__WORK TO COMPLETE__.
Can you put every row below into a numbered list, skipping any blank lines and leaving the pictures out?

========================

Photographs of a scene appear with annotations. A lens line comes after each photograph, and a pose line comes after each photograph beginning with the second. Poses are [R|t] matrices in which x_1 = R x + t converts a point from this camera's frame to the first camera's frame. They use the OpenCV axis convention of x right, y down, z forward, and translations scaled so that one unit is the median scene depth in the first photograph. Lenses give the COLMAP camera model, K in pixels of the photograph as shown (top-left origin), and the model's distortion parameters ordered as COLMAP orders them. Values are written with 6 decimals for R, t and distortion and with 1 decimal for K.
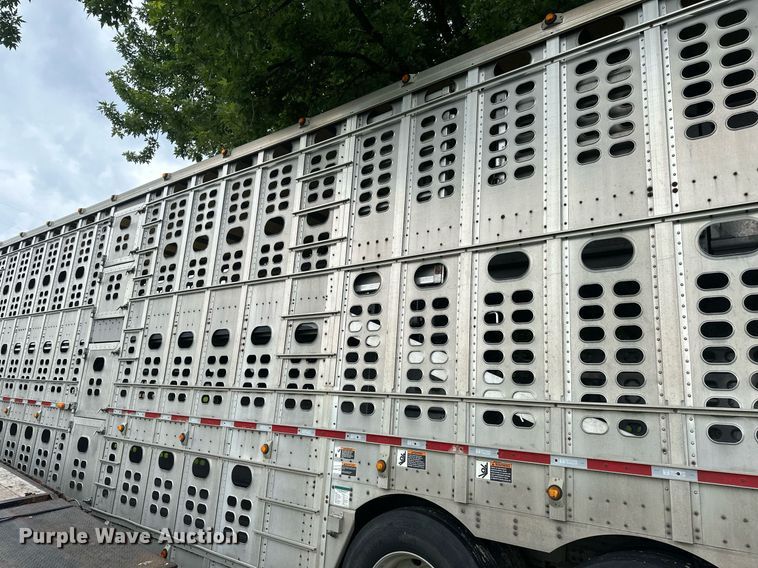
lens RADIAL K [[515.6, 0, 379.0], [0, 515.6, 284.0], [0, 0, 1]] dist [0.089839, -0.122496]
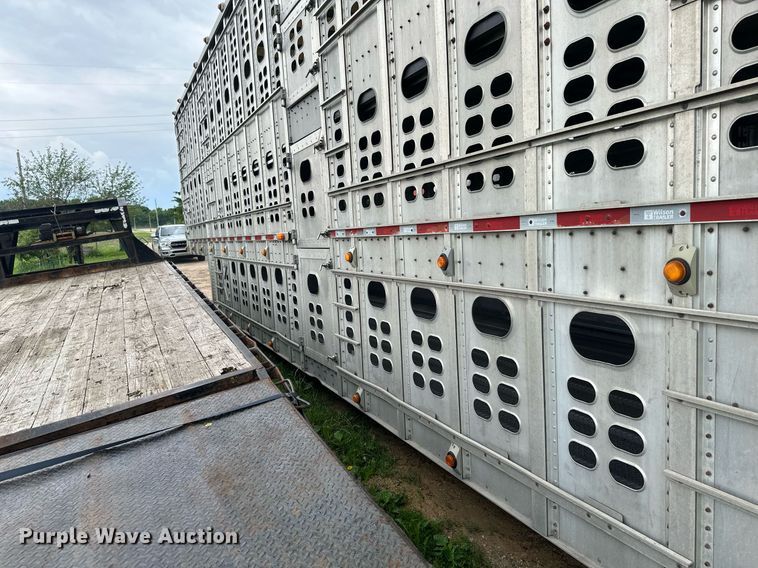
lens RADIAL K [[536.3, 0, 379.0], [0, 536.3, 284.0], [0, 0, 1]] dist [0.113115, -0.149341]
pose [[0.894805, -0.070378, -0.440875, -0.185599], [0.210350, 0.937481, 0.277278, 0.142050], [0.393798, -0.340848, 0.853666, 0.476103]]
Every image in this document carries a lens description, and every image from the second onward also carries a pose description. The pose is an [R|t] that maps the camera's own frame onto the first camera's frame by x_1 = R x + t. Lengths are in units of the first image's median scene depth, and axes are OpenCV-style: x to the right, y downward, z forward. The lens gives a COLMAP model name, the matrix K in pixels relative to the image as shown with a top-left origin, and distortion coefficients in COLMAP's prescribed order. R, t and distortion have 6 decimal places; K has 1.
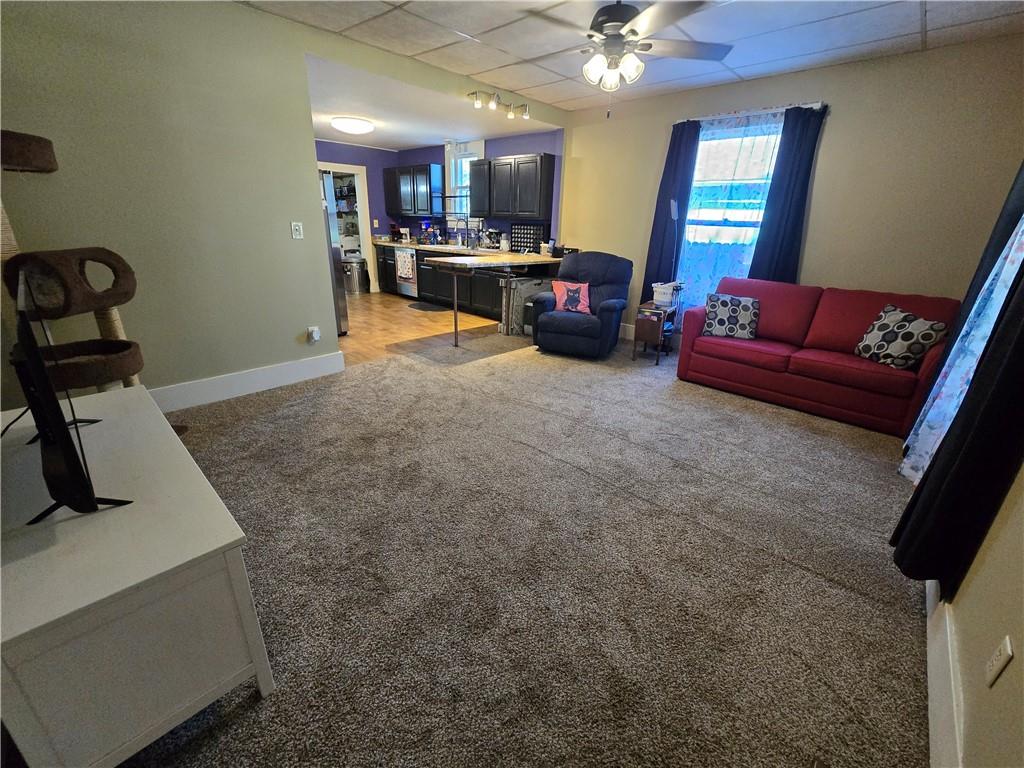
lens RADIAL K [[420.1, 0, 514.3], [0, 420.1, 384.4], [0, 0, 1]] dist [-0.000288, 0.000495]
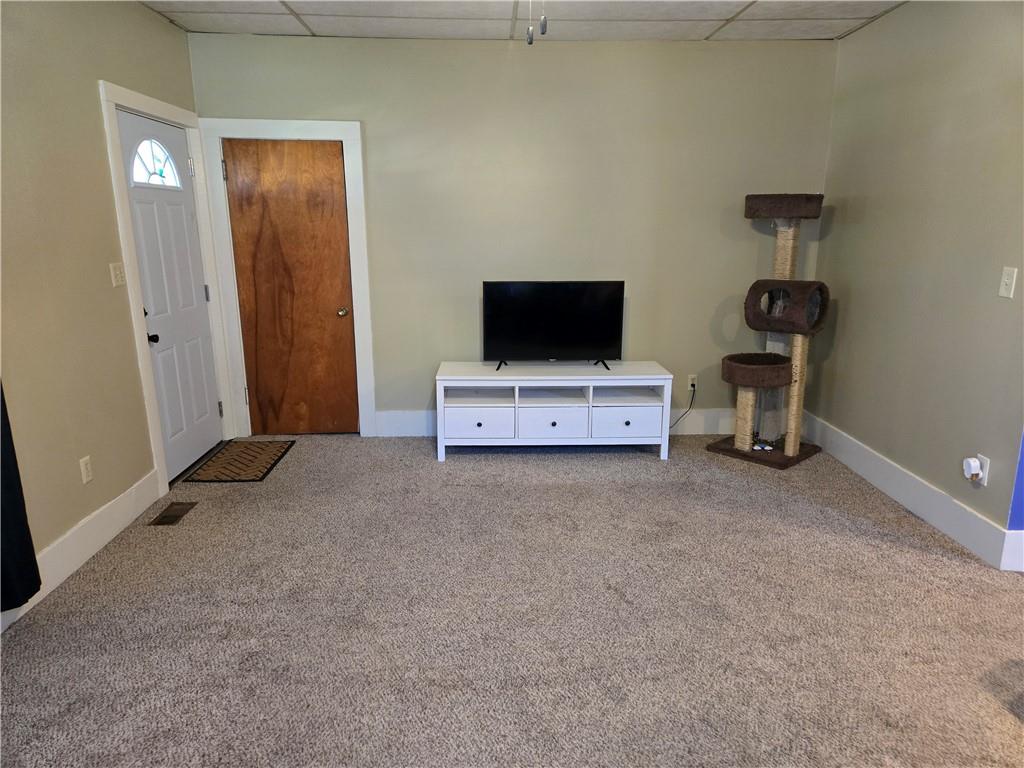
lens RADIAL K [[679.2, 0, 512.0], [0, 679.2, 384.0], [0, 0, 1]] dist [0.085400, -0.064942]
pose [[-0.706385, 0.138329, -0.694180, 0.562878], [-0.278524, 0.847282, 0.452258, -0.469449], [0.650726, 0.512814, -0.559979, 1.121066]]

========================

__RESULT__.
1. Photographs of a scene appear with annotations. A lens line comes after each photograph, and a pose line comes after each photograph beginning with the second. Poses are [R|t] matrices in which x_1 = R x + t converts a point from this camera's frame to the first camera's frame. They use the OpenCV axis convention of x right, y down, z forward, and translations scaled so that one unit is the median scene depth in the first photograph. Lenses give the COLMAP camera model, K in pixels of the photograph as shown (top-left origin), and the model's distortion parameters ordered as COLMAP orders them. Values are written with 6 decimals for R, t and distortion and with 1 decimal for K.
2. lens RADIAL K [[515.6, 0, 379.0], [0, 515.6, 284.0], [0, 0, 1]] dist [0.089839, -0.122496]
3. lens RADIAL K [[536.3, 0, 379.0], [0, 536.3, 284.0], [0, 0, 1]] dist [0.113115, -0.149341]
4. pose [[0.894805, -0.070378, -0.440875, -0.185599], [0.210350, 0.937481, 0.277278, 0.142050], [0.393798, -0.340848, 0.853666, 0.476103]]
5. Every image in this document carries a lens description, and every image from the second onward also carries a pose description. The pose is an [R|t] that maps the camera's own frame onto the first camera's frame by x_1 = R x + t. Lengths are in units of the first image's median scene depth, and axes are OpenCV-style: x to the right, y downward, z forward. The lens gives a COLMAP model name, the matrix K in pixels relative to the image as shown with a top-left origin, and distortion coefficients in COLMAP's prescribed order. R, t and distortion have 6 decimal places; K has 1.
6. lens RADIAL K [[420.1, 0, 514.3], [0, 420.1, 384.4], [0, 0, 1]] dist [-0.000288, 0.000495]
7. lens RADIAL K [[679.2, 0, 512.0], [0, 679.2, 384.0], [0, 0, 1]] dist [0.085400, -0.064942]
8. pose [[-0.706385, 0.138329, -0.694180, 0.562878], [-0.278524, 0.847282, 0.452258, -0.469449], [0.650726, 0.512814, -0.559979, 1.121066]]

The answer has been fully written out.